Glaive : Gladius
Avant de rentrer dans le vif du sujet, il faut préciser qu’il y avait un autre mot, dans la langue latine, pour désigner cette arme, il s’agit de :   ENSIS.
Il semblerait que l’origine du mot, gladius, soit gauloise : cladio.
Dans premier temps, les Romains adoptèrent l’épée des Gaulois, celle qui servit lors de leur raid en Italie et de leur sac de Rome. Elle était longue et lourde, servait surtout à frapper de taille, elle ne posséder pas de pointe ou elle était arrondie.
…leurs épées étaient inégales et différentes : chez les Gaulois, très longues et sans pointe ; chez l'Espagnol, habitué à frapper de pointe plutôt que de taille, courtes, par là faciles à manier, et pointues.

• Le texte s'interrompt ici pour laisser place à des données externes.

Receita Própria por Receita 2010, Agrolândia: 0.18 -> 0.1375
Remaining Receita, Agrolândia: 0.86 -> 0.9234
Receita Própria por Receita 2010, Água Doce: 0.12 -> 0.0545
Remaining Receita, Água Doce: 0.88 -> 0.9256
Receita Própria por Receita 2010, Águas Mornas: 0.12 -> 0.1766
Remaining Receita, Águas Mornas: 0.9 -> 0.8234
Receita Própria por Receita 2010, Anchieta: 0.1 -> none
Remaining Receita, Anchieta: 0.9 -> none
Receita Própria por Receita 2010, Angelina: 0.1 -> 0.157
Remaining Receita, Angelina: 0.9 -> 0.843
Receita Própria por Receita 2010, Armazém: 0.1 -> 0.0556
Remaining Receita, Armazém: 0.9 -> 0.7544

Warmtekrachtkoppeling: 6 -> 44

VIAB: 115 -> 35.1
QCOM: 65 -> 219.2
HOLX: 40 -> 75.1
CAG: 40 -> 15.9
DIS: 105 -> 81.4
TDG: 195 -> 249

Tite-Live, 22, 46, 5.

C’est au cours des guerres puniques, particulièrement la seconde, que le légionnaire Romain fut équipé de l’épée espagnole, il put ainsi porter des coups de taille et surtout des coups de pointe, elle était courte et a deux tranchants, mesurait  en longueur 60 à 90 cm, en largeur 4 à 7 cm. et son poids était léger 0,60 à 1,5 kg ce qui a fait que les recrus s’entraînaient et apprenaient l’escrime avec des épées de bois plus lourdes que celles qu’ils auraient par la suite. La poignée était en bois ou en os, mais les archéologues en ont retrouvé en métal précieux suivant le degré de richesse de son propriétaire Dans la figure la plus connue de la tactique de la légion romaine, la tortue, il fallait donner beaucoup de coups dans un petit espace, cela requérait de frapper avec la pointe du glaive. Le fourreau était fait de bois recouvert de cuir fin. Il se devait d’avoir une forme qui réceptionnait l’épée au centimètre près. L’ouverture qui permettait à l’arme de pénétrer dans son étui était toujours constituée par une bande métallique. Les faces descendantes étaient en bois, habillées de métal maintenu par des arceaux d’acier, les supérieurs servaient à attacher le glaive à la ceinture. 

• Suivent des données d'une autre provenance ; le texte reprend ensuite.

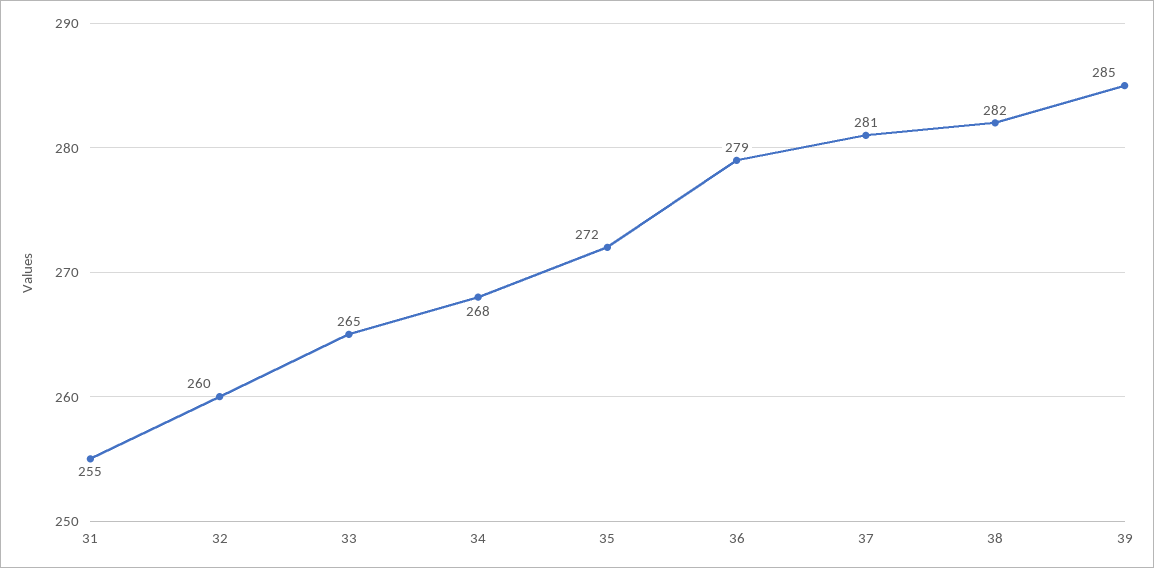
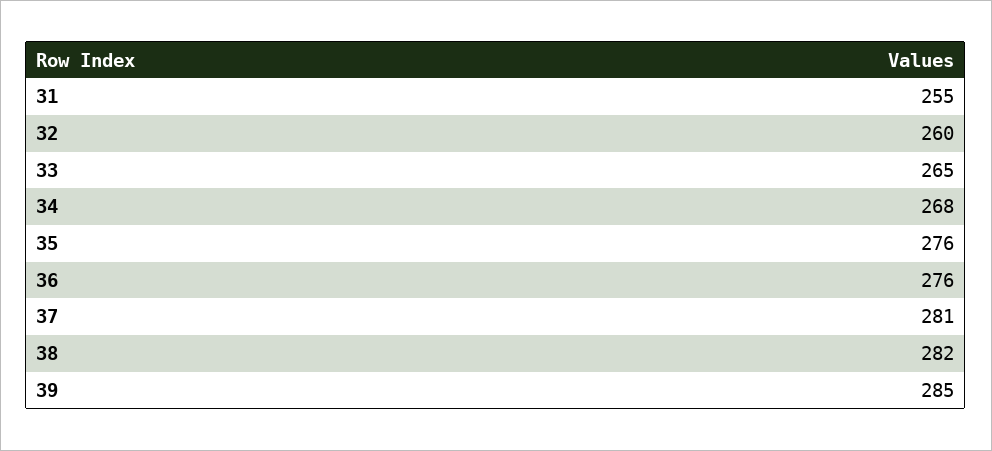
35: 272 -> 276
36: 279 -> 276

Cette épée équipa le légionnaire durant tout la République et l’Empire, le Bas Empire vit ce glaive s’allonger et prendre la forme de la spatha (épée gauloise). Au début de l’empire, les troupes auxiliaires avaient une épée différente de celle employée par les légions ; la spatha dont il a été question dans la phrase précédente. Les cavaliers portaient la même, en effet, il est plus efficace, lorsqu’on est en hauteur, de frapper du tranchant de son épée que de la pointe, l’amplitude du geste est plus grande,. On ne connait pas ses dimensions. Le légionnaire portait le glaive à droite, à gauche, il avait un poignard. Selon l’historien Flavius Josèphe  les cavaliers portaient leurs armes à l’inverse.
                                                                                                                   

Contrairement au gladius, la spatha étant lourde devait être suspendue à un baudrier.

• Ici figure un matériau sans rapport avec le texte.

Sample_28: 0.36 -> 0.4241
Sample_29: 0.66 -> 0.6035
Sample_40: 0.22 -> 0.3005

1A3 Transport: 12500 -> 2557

Au Bas Empire, le glaive va s’allonger, sa lame va être tranchante des deux cotés, ne va pas servir qu’a éliminé un ennemi avec la pointe de l’arme.  Au temps de Végèce (fin IV°, début 5° siècle), le légionnaire était muni de cette épée longue plus une courte.
En guise de conclusion, on va pénétrer dans le monde des gladiateurs pour dire qu’ils étaient armés du gladius dans leur combat  dans l’arène et que ceux qui étaient affranchis portaient un glaive en bois (rudius), signe de leur liberté.